*** DATA TO USE ***

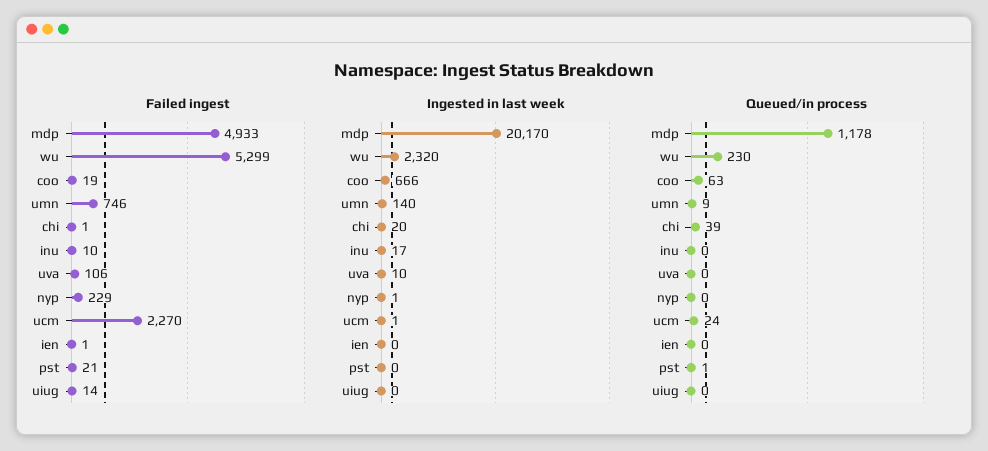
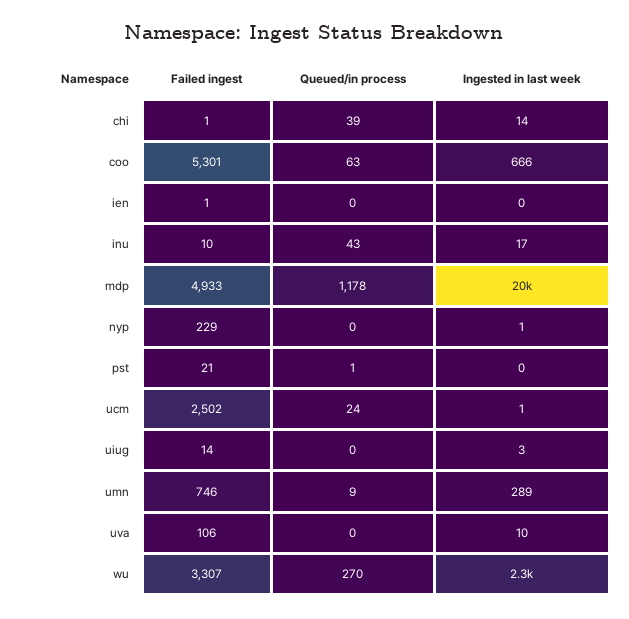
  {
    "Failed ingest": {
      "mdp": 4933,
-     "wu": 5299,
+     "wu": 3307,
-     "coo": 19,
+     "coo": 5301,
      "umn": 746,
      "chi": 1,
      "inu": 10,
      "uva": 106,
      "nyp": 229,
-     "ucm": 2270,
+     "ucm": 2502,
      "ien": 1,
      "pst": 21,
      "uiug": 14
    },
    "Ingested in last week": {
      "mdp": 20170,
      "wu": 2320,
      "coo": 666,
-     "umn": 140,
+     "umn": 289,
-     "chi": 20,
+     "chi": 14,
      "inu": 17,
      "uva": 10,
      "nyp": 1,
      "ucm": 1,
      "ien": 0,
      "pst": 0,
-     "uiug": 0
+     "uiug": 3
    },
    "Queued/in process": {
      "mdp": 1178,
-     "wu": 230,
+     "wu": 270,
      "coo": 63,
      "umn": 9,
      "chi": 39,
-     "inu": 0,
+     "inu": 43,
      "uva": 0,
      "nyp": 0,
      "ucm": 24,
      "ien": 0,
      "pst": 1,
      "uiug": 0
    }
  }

*** End of DATA TO USE ***
*** DATA TO USE ***

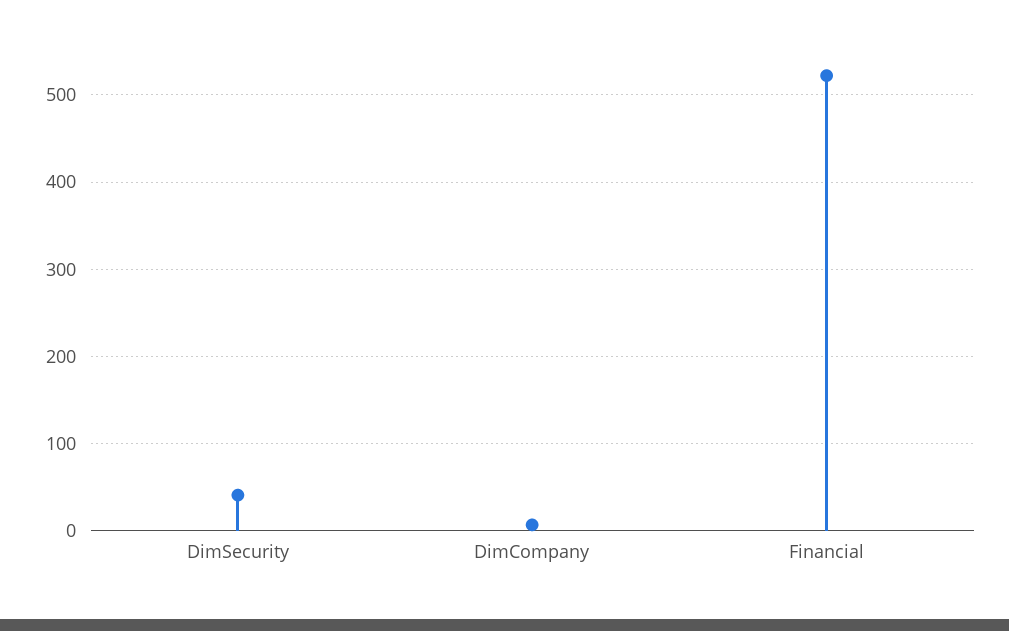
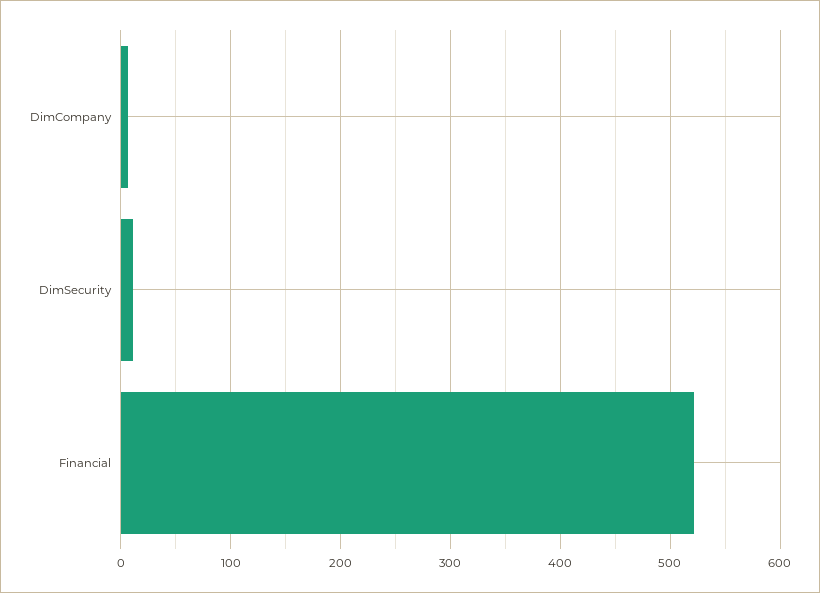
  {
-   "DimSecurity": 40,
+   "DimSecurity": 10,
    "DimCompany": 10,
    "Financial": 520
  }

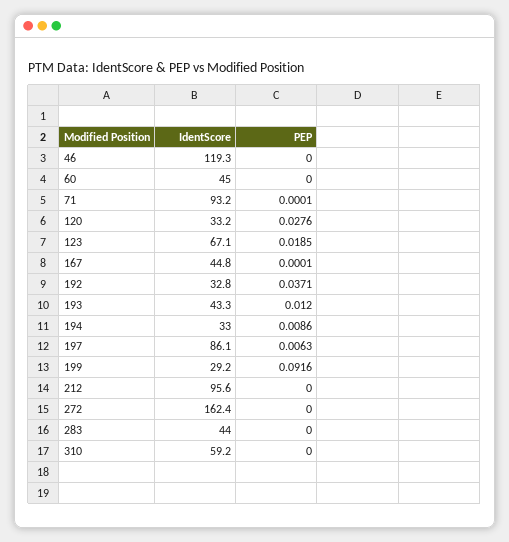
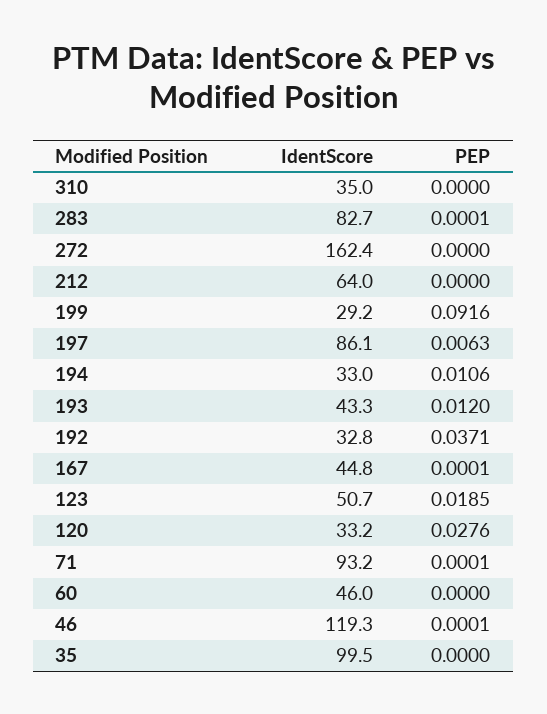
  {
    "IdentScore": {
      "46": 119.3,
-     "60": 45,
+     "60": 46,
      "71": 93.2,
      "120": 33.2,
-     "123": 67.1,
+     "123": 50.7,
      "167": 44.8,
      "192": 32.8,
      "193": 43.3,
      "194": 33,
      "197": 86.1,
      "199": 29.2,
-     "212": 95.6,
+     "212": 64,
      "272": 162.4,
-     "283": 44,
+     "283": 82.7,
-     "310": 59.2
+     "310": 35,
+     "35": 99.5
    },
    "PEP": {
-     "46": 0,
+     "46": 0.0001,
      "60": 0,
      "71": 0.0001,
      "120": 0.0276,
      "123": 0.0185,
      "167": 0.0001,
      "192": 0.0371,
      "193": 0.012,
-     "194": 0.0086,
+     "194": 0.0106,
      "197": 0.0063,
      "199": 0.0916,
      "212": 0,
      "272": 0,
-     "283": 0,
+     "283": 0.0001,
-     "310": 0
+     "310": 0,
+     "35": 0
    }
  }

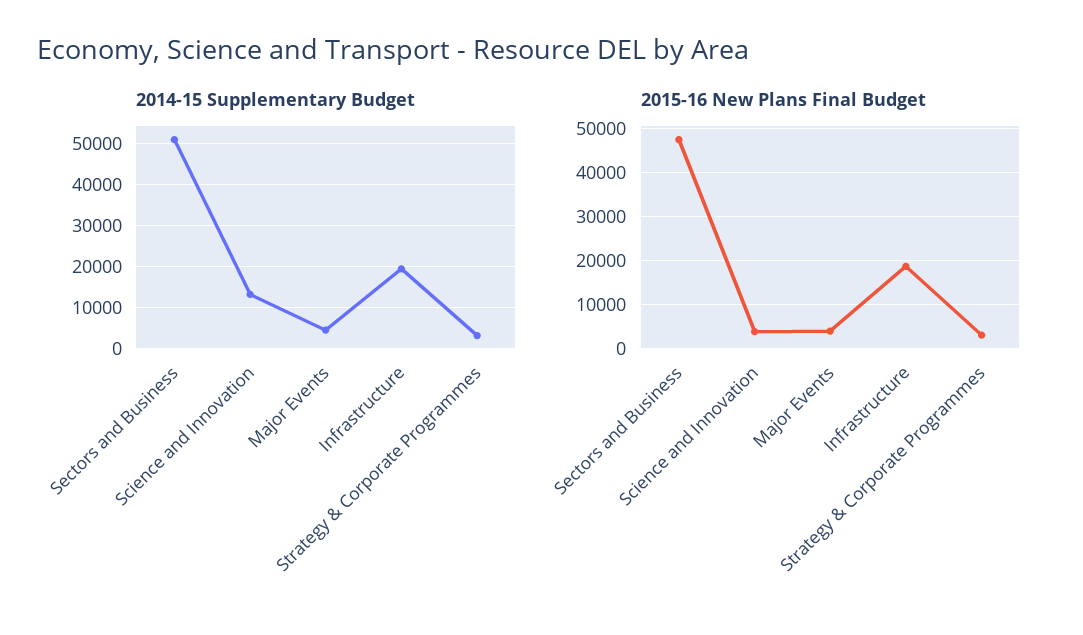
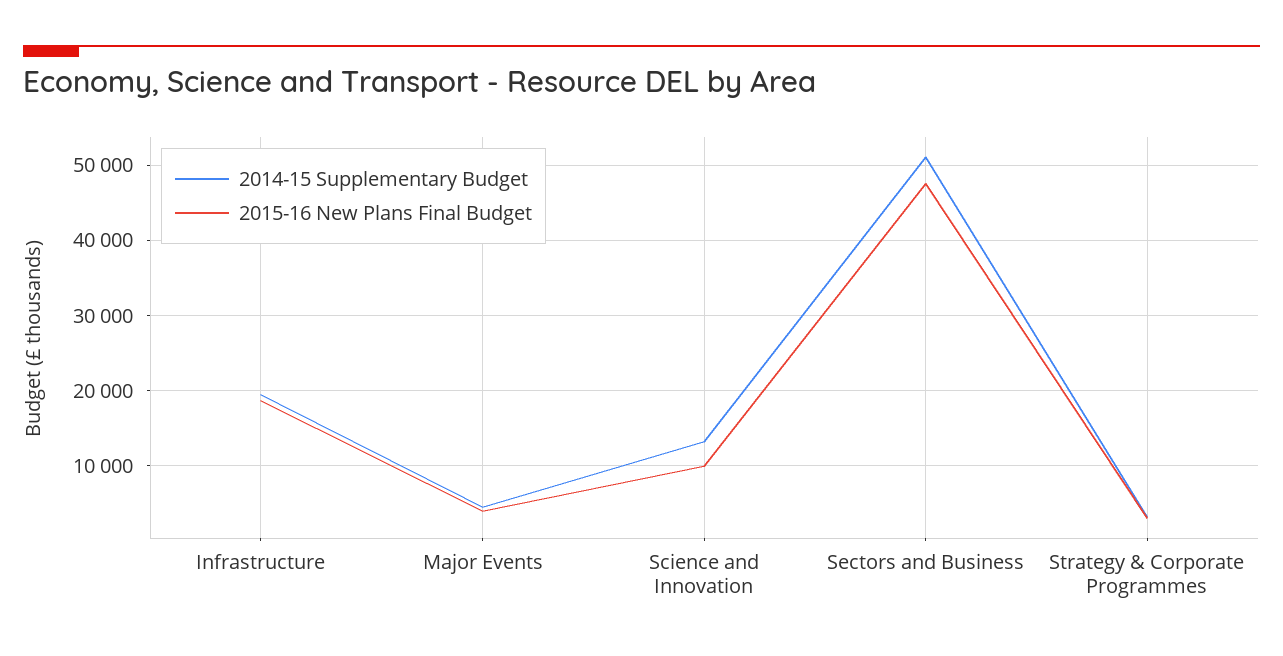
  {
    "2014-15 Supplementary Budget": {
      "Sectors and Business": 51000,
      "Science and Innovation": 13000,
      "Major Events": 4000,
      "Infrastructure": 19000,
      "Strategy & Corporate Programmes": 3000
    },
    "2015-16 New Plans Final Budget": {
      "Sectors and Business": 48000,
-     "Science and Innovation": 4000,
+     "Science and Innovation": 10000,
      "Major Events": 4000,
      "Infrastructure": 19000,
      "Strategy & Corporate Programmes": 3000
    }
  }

*** End of DATA TO USE ***
*** DATA TO USE ***

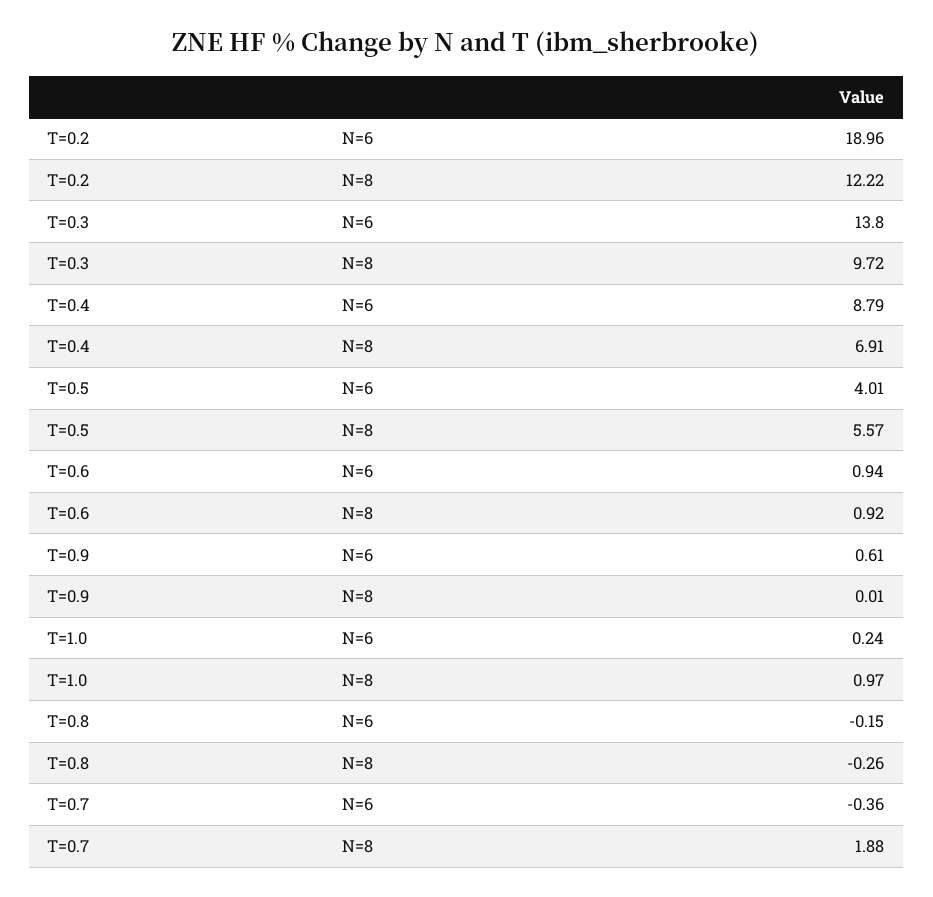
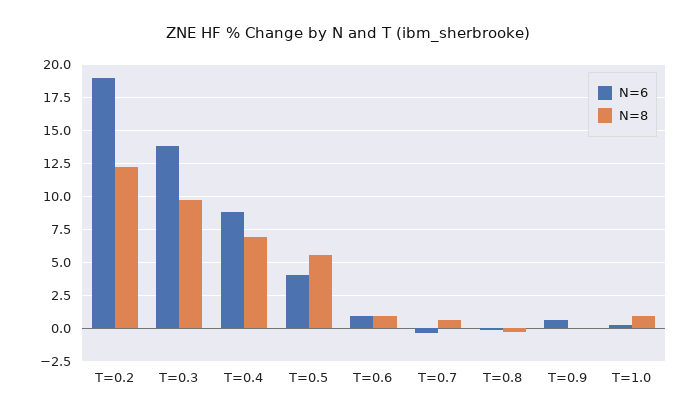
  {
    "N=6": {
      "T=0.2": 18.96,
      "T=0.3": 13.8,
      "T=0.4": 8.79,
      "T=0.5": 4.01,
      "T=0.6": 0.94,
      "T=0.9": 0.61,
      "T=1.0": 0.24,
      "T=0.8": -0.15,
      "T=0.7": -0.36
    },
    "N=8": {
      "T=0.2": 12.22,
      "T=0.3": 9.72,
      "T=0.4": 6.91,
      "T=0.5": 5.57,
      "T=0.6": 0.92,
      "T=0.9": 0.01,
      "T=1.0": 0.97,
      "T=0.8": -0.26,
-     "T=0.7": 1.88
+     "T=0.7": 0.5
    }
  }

*** End of DATA TO USE ***

- [YOUR TASK] Lines containing the word "Budget": copy each of them from the material.

- [EXERCISE OUTPUT]
    "2014-15 Supplementary Budget": {
    "2015-16 New Plans Final Budget": {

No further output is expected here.